Whether the conservative ANC minister of finance, Trevor Manuel, complies by
raising central-local state subsidies by more than the 15% he recently promised,
remains in question. But ANC municipalities will now justifiably demand more
resources to deliver services to the ground.
There
remain, however, important problems of detail with the ANC’s promise of 6,000
free kilolitres of water per household per month. The use of
"household" instead of "person" favours small homes–classic
(white) "double-income, no kid" yuppies–over large (black) families
dependent upon a grandmother’s pension. And the ANC’s reluctance to embrace its
1994 campaign promise of a medium-term target of 50-60 litres per person per day
(six kilolitres per month is around half the target) is worrying, limiting poor
people to the equivalent of two toilet flushes a day. The World Health
Organisation recommends the higher amounts, and there is no reason South Africa
can’t achieve this given its middle-income status.
And
while the ANC promises that the public sector will be the "preferred
provider" of such services, there remains intense ideological and financial
pressure on municipalities to privatise. The ANC-aligned SA Municipal Workers
Union and its civil-society allies have been waging a heroic, but mainly losing
battle against French and British firms, and last week embarked upon intensely
confrontational strikes against ANC councils in Johannesburg and Cape Town.
Still,
the ANC’s cross-subsidy breakthrough is long overdue, and must be applauded
(partly because it provides an enormous disincentive to further privatisation).

### Exercise set:
1) Shorten the paragraph of the passage on ANC water policy that begins "And while the ANC promises" into a brief list that keeps its main facts.
2) Extend the passage on ANC water policy with a few sentences that pick up after its final one.
The lines that come after this passage have nothing to do with it.

### Supplied material:
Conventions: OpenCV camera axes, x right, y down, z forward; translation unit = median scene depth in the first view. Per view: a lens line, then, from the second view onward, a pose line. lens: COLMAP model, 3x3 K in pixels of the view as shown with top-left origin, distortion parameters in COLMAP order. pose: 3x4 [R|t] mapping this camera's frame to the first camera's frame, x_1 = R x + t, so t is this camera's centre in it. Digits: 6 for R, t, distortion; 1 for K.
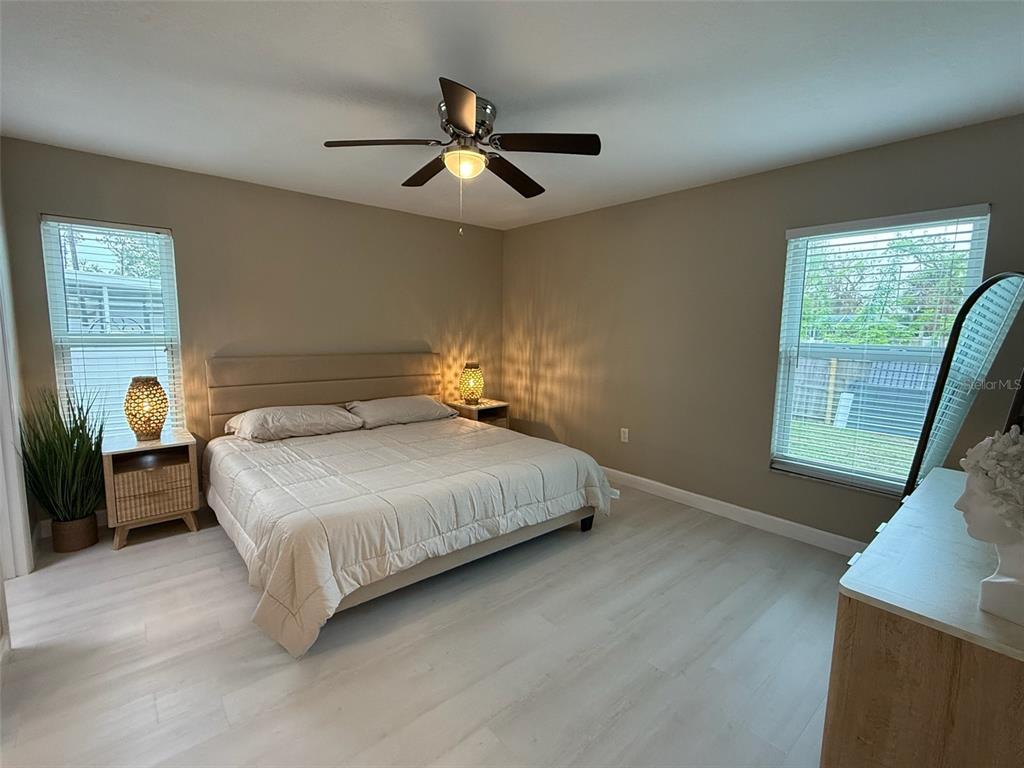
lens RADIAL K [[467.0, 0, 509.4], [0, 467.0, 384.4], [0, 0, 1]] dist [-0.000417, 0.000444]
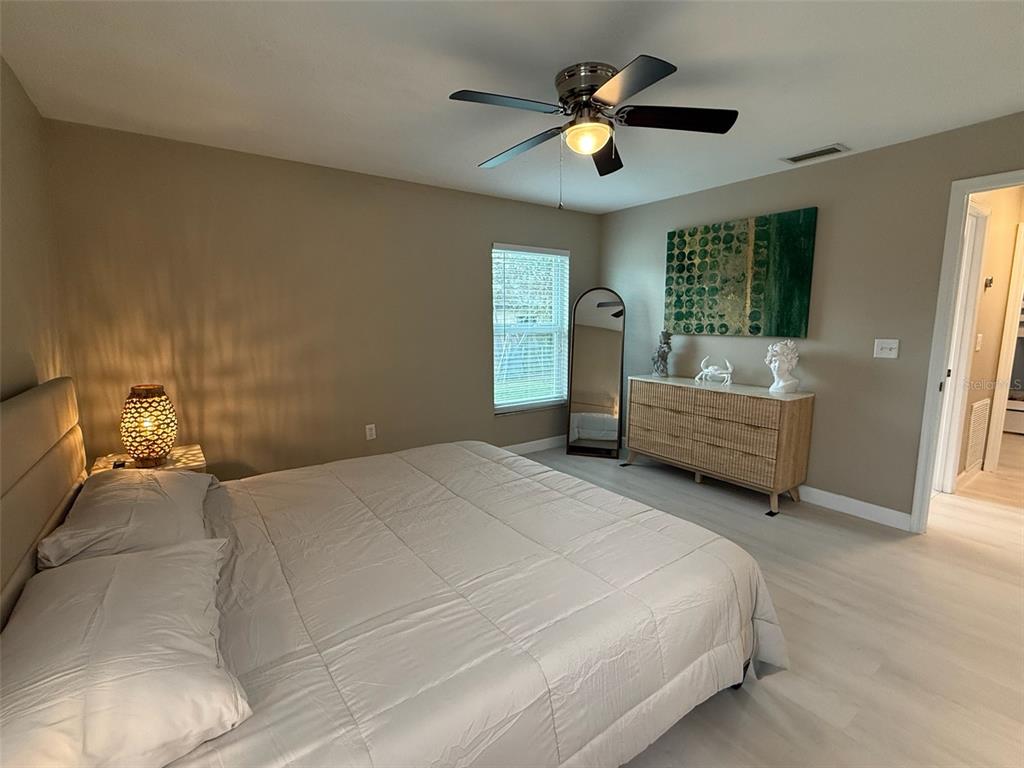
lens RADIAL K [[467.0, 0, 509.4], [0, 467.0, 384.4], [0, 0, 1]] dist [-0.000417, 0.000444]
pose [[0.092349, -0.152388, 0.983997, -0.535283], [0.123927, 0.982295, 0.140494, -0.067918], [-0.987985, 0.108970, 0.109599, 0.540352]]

### Answers to this exercise:
1)
- The ANC promises that the public sector will be the "preferred provider" of services.
- Municipalities still face intense ideological and financial pressure to privatise.
- The ANC-aligned SA Municipal Workers Union and its civil-society allies have been fighting a heroic but mainly losing battle against French and British firms.
- Last week they began intensely confrontational strikes against ANC councils in Johannesburg and Cape Town.

2)
The ANC promise compares well to the confusion and silence found in the
manifestos of the other two main parties. The DA guarantees "basic services
like water and electricity for *all*" through "the apportionment of
equitable share funding to DA municipalities." DA municipalities will offer
"basic tariff rebates where the administrative capacity to do so exists, or
in another cost effective way, for example delivering water by the volume. In
practice this means that *all* households will receive a lifeline supply of a
particular service–for example their first six kilolitres of water
*free.*" Yet later, the DA also insists on "sharply targeted
subsidisation of consumers at the point of delivery where it is warranted on the
basis of a means test," which contradicts its emphasis on the universal
"all."
Also
paradoxical is the DA’s concession that "some cross-subsidisation is
inevitable… [but] must be aimed at service delivery to the poor, elderly and
infirm"–in other words not in the way the ANC proposes, so that higher
levels of consumption are penalised in order that rich and poor citizens alike
get their first lifeline bloc of water or other services free, as the
Constitution implies (the Bill of Rights is for *all*). Lacking details, it’s
impossible to know how divergent DA financing systems for services can be
reconciled, and who will bear the burden of subsidy.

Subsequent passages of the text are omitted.